If you are staying for more than just a couple of days, it’s worth packing some suitable work clothes as the Abbot may ask you to join a work party.

Demeanour

As you would in Church, you would be asked to observe the following:

  • Walk around gently and remain only within permitted areas;
  • Always be polite and courteous to other visitors and to the monastics;
  • Try not to be overly intimate with your spouse. This is not the place!
  • The monastics will almost certainly invite you to some refreshments and will try their best to look after you. They will be genuinely interested in you, and you will be warmly welcomed into their home whilst you are there. Please therefore remember that this is their home

Some Obvious ‘Do’s

  • Spend some time in the chapel. The Guestmaster will probably take you there first;
  • Take time to pray, to relax, and to ‘be’;
  • Enjoy the hospitality you are offered.

Some Obvious ‘Don’t’s

These should be obvious to everyone, but just in case:

  • Don’t use foul or lewd language whilst in the monastery, and try not to talk about worldly matters with the monks;
  • Talk quietly and walk around calmly;
  • You won’t be permitted to enter any of the monastic cells, so best not to ask;

The monastery is a place for all.
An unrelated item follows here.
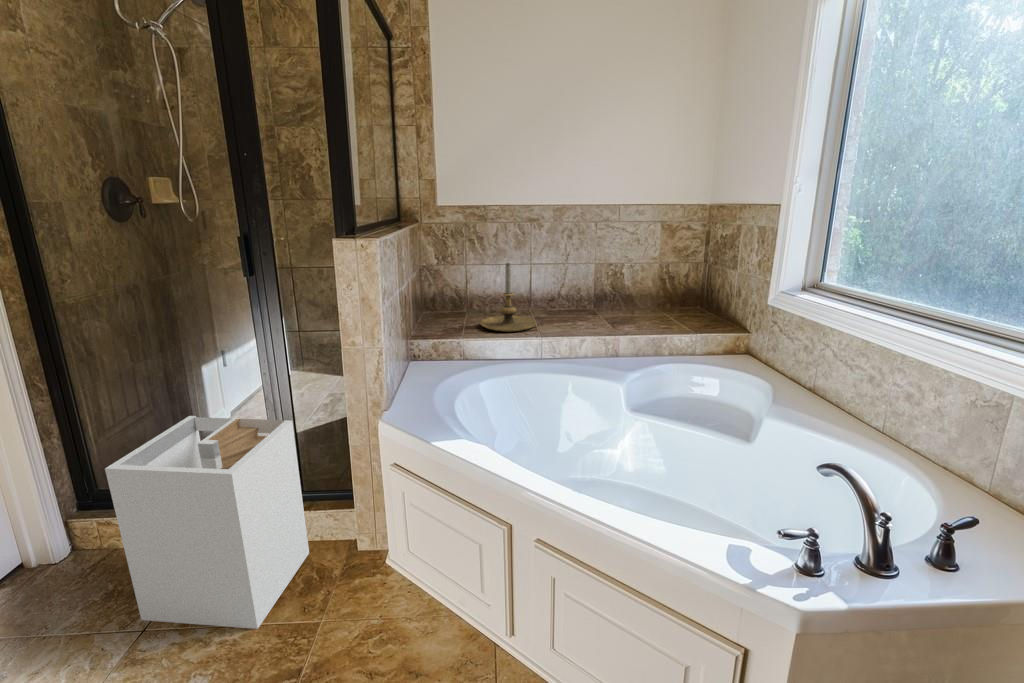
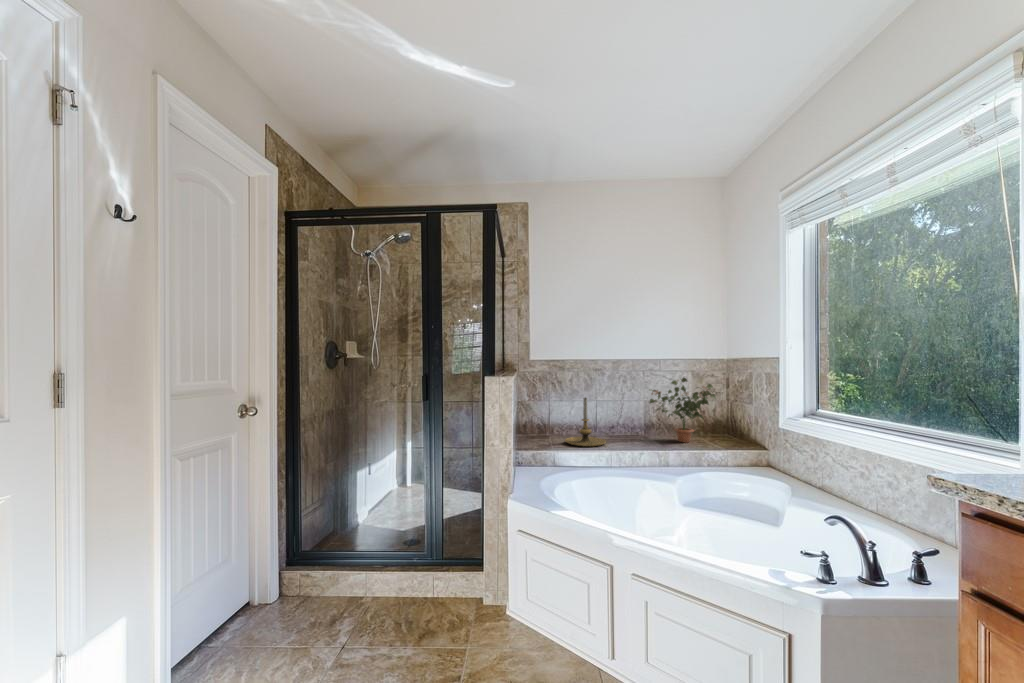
potted plant: none [598,232,691,322] -> present [650,378,716,442]
laundry hamper: present [105,416,309,629] -> none [340,494,448,651]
The monastics live a life of prayer, repentance and praise not only for themselves but for all of humanity. The monastery exists as a place of salvation for all people, and especially for those who visit or who ask for the monastics to pray for them. The monastery tries to become, through the Merciful Love and Divine Condescension of God, part of the Kingdom whilst still on earth. Step into a monastery and by a Mystery of the Holy Trinity you step into Eternity.